Job 4: Encode binary content for a JSON or YAML field. Configuration files like Kubernetes Secrets, GitHub Actions secrets, or Docker compose files often want binary content (a TLS cert, a private key, a small file) embedded as a Base64 string. Drop the file in the File tab, copy the encoded string, paste it into the YAML. For PEM-format certificates and keys, toggle 'Wrap at 76' to match what tools like OpenSSL emit by default.

Frequently asked questions

What's the difference between standard and URL-safe Base64?

Standard Base64 (RFC 4648 §4) uses 64 characters: A-Z, a-z, 0-9, plus '+' and '/'. The plus and slash break URL parameters and filenames, so URL-safe Base64 (RFC 4648 §5) substitutes them with '-' and '_' respectively, and optionally drops the trailing '=' padding. Use URL-safe when the encoded output goes into a URL, JSON Web Token, OAuth state parameter, or filename. Use standard everywhere else (data URIs, basic auth headers, file embedding).

Why is my decoded UTF-8 garbled?

If the original was encoded as Latin-1 or another non-UTF-8 charset, decoding as UTF-8 produces mojibake. Modern web encoding is universally UTF-8; legacy systems sometimes used Windows-1252 or Latin-1. This tool decodes with TextDecoder('utf-8') in strict mode, the correct choice for 99% of modern Base64, and shows a hex preview instead of garbled characters when the bytes are not valid UTF-8. If you know the source used a legacy charset, convert at the source or use a tool that supports that encoding.

How do I encode a binary file?

Switch to the File tab and drop the file onto the dropzone, or click it to browse (any type, up to 25 MB). The tool reads the raw bytes via FileReader.readAsArrayBuffer and Base64-encodes them, the same algorithm browsers use to construct data URIs from images. You get the Base64 string and a data: URI built from the file's MIME type, each with its own copy button, plus a 'Download .txt of Base64' option for large outputs.

What's the line-wrap option for?

Some legacy contexts (RFC 2045 MIME headers, PEM-encoded keys, S/MIME) require Base64 wrapped at 76 characters per line. Modern HTTP, JSON, and JWT all use unwrapped (single-line) Base64. Default is unwrapped because that's what 99% of modern usage needs; toggle 'Wrap at 76' when you're writing email-MIME content or PEM blocks. The wrap applies to text-mode output, the file-mode Base64 pane, and the downloaded .txt alike.

Is the data I paste sent anywhere?

No. The tool uses the browser's native btoa, atob, TextEncoder, TextDecoder, and FileReader APIs, all running client-side on this static page. No network request carries your content. Safe for API keys, JWT secrets, encoded credentials, or any sensitive value you don't want uploaded to a third party.

Why does Base64 of a 100-byte string take 136 characters?

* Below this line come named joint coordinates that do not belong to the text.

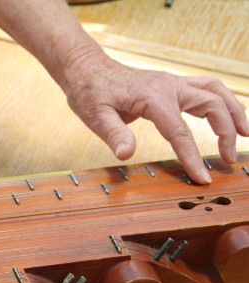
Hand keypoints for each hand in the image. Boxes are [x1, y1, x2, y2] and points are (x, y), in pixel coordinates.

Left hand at [61, 53, 248, 182]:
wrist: (86, 69)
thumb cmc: (89, 91)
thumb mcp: (95, 116)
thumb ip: (113, 134)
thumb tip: (126, 154)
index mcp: (153, 97)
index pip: (180, 132)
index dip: (193, 156)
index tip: (202, 177)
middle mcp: (169, 86)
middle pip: (212, 105)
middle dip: (225, 133)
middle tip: (229, 160)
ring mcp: (172, 82)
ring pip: (216, 91)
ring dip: (234, 111)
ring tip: (245, 135)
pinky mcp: (171, 84)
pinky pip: (206, 89)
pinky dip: (222, 101)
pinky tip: (228, 117)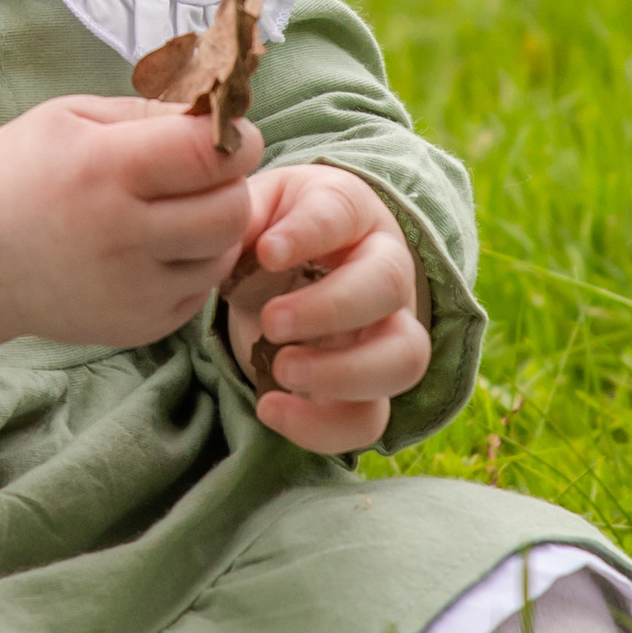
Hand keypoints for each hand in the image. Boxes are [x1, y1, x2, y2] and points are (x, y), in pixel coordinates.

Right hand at [0, 95, 263, 351]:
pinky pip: (200, 290)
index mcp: (104, 170)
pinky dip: (190, 264)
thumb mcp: (74, 117)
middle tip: (202, 174)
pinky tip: (150, 247)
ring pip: (222, 253)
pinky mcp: (138, 327)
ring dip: (212, 227)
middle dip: (231, 184)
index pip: (212, 154)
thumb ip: (151, 110)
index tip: (225, 133)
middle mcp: (122, 237)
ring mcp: (132, 291)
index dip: (235, 137)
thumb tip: (221, 112)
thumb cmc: (24, 171)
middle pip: (232, 210)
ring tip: (170, 211)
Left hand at [225, 163, 429, 454]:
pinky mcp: (370, 388)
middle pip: (391, 284)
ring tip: (281, 369)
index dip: (309, 233)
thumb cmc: (273, 228)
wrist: (287, 268)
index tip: (267, 252)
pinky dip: (322, 426)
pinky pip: (369, 419)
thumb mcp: (254, 206)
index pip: (343, 213)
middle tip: (271, 321)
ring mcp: (387, 332)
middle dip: (331, 308)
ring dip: (343, 373)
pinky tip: (270, 406)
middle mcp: (385, 269)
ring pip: (404, 359)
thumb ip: (240, 216)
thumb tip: (227, 230)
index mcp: (351, 211)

Base64 encodes every 3 input bytes as 4 output characters: a fixed ~33% size overhead, plus padding. The exact formula is ceil(N/3) × 4 characters for N input bytes, with '=' padding to round up. So 100 bytes → 136 chars (132 data + 4 padding). This is the cost of representing binary data using only printable-ASCII safe characters. For larger payloads, gzip the binary first, then Base64; the compression usually outweighs the encoding overhead.